Wednesday, January 06, 2010

How Does This Happen?

For those of you who read a ton of screenplays from wannabes ...

How is it that many screenplays sound like a commentary from somebody watching their first game? Nothing tells me the writer even understands the depths of what his own characters are experiencing. The story feels forced and out of touch with itself.

"A guy in a red shirt with the number 5 is throwing the ball to his left. Nobody there. A tall guy in a striped shirt throws a yellow square of fabric onto the grass near where the ball hit the ground."

It's not just amateurish flat writing. It's something more.

Since nobody knows the story better than the writer and nobody knows the characters' fractured worlds of pain and wonder better than the writer, this Dick and Jane casual observer writing is an enigma to me. It's easy to spot but I don't understand how it happens or how to recommend a fix. "You suck at writing" seems like cruel over-simplification.

Does it boil down to "anyone can write but not everyone can tell a story"? I can't come up with an academic explanation.

Thoughts?

9 comments:

Unk said...

I like: YOU SUCK AT SCREENWRITING.

Works for me...

Having said that... No offense but what you're saying SHOULD be true but OFTEN IS NOT TRUE.

Most of the newbie screenplays I read and have read reveal to me that the writer DOESN'T know his or her characters... Doesn't know the world that their story takes place in.

Very RARELY do I ever see ANYONE take it that far but you'll know it when you see it.

Most people see a zombie movie and decide to write a zombie story. Plain and simple. Their characters are derivative of other zombie stories and of course their zombie story is derivative of other zombie stories.

You know the old adage... Give me the SAME only DIFFERENT?

Not many writers actually know HOW to do that.

Just my meager 2 pennies.

Unk

MaryAn Batchellor said...

So it boils down to the writer not being ready and/or able to create their own universe...

Scott said...

MaryAn,

I found your blog via Mystery Man on Film. Your latest post hits on a good point and there's this, too: Many producers and even studio execs are, shall we say, 'lacking' in their understanding of story.

To paraphrase Robert Towne, there are 3 kinds of people in Hollywood: People who can read a script and not identify what's wrong with the story; people who can determine what's wrong, but can't fix it; and people who can see what's wrong and know how to fix it.

I've added your blog to my Friends blogroll (http://www.gointothestory.com/).

Good luck with your writing!

Scott Myers

mernitman said...

What they said.

And I'll add my two cents from a parenthetical angle, born of teaching many classes in both screenwriting and creative writing. Here's the awful truth: Many (I won't be bold or cynical enough to say "most") pre-pro screenwriters are not interested in being WRITERS. They're interested in selling a script and getting a movie made.

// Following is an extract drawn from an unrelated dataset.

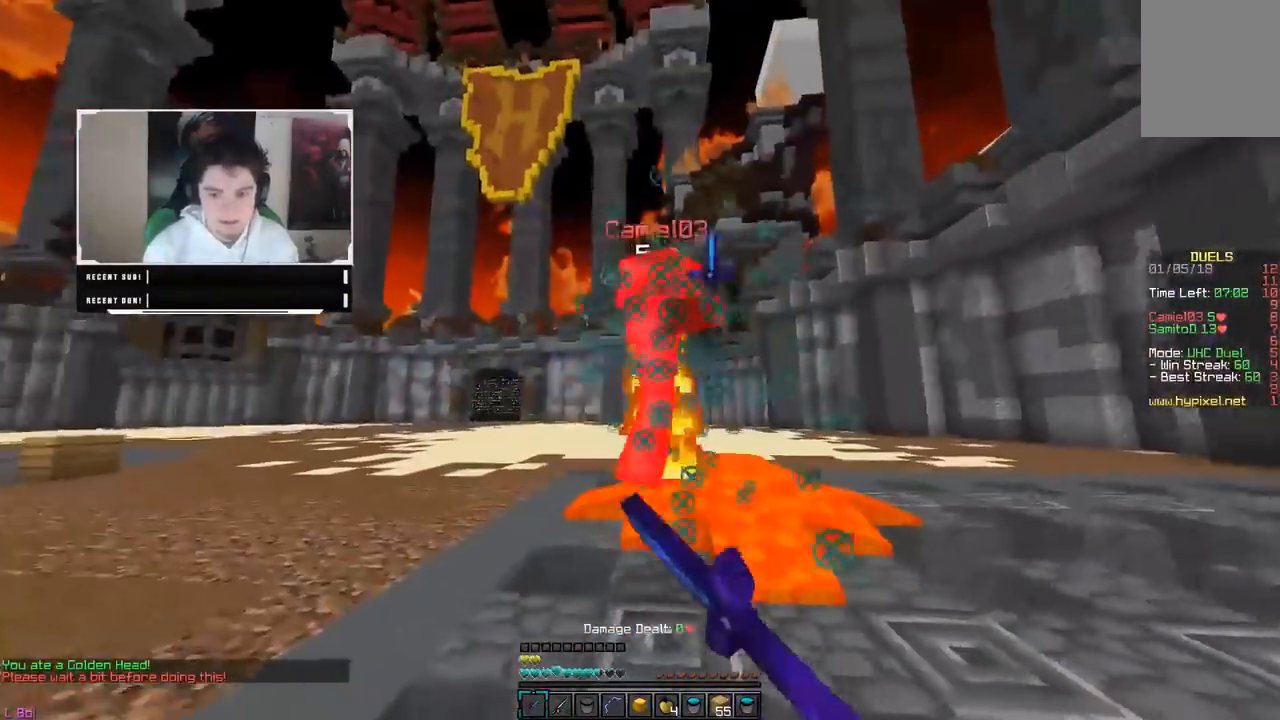
{"keys": ["a", "w"], "mouse": ["left"], "events": [[433, "mouse_left", "up"], [450, "mouse_left", "down"]]}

I've found that most pre-pro fiction writers, conversely, are in for the long haul. They don't intend to write one thing and strike it rich. They comprehend that their craft and practice will necessitate a lifetime of work and learning, and they seem much more committed to exploring character and story.

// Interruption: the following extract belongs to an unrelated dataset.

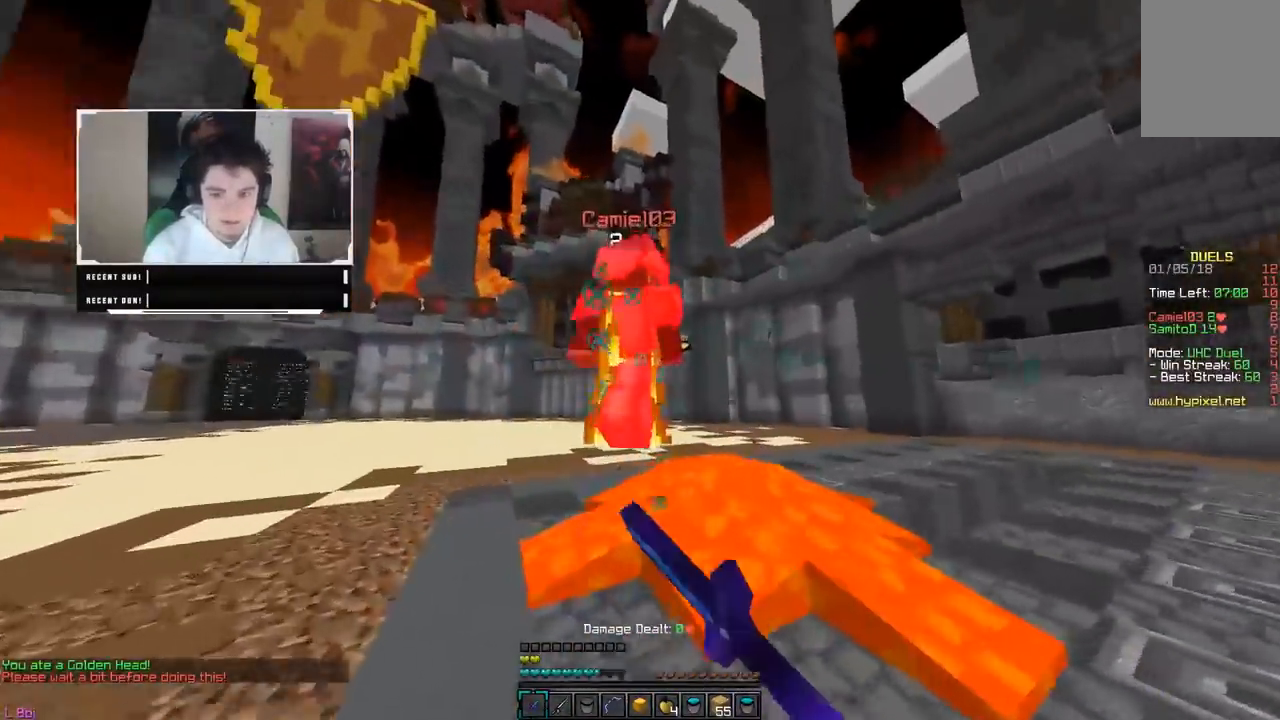
{"keys": ["a"], "mouse": ["left"], "events": [[150, "mouse_left", "up"], [167, "mouse_left", "down"], [367, "mouse_left", "up"], [367, "w", "up"], [400, "mouse_left", "down"]]}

But don't get me started...

MaryAn Batchellor said...

Billy, how do readers do it day after insane day? Must feel like thousands of pieces of glass pricking your writer's soul.

Steve, thanks for the visit. I guess some people really can spend months of their real breathing lives in a world they've created and still write as if they have never been there before.

MaryAn Batchellor said...

Scott, I accept that producers and studio execs may be lacking in undertanding of the story. They're filmmakers, not necessarily authors of their own universes. But if they are both, then I don't get it.

aggiebrett said...

It's one thing to love a fine meal, it's another to know how to actually prepare that meal.

Lots of people enjoy movies, but it's a damned difficult thing to create the basic recipe for a movie. I'm continually amazed by how many people really seem to have no ear for dialog, no sense of pacing, no eye for imagery, no clue what structure is about, yet continue to clatter away at keyboards, churning out gray lifeless meaningless pages which do nothing, say nothing, express nothing.

And then I hope and pray that I'm not suffering the same delusion that blinds these people to their own shortcomings and deficiences.

And then i go back to writing.

Anonymous said...

I see the same thing in lots of finished movies - pretty characters moved around like pawns on a board, no feeling that these are real people with real issues at all. Screenplay books promote formulaic writing of one kind or another, too. So how are new writers supposed to get the idea that what they want to do takes effort and thought? By all accounts these days screenwriting's a business, not an art; the marketability rather than the quality of your work determines your value as a writer. Aaaaaarrrrggghhh!

Scott said...

I think Billy's point is probably the most salient: You have to want to be a writer, not just sell a script. And being a writer is about digging into the story and characters to such depth - and finally caring about them - that the end result goes well beyond formulaic to create a living, breathing world, plot, people, etc.

As far as I'm concerned, the key to getting to that 'place' - being a writer - is not a big secret, it's hard work: Read scripts, watch movies, write pages.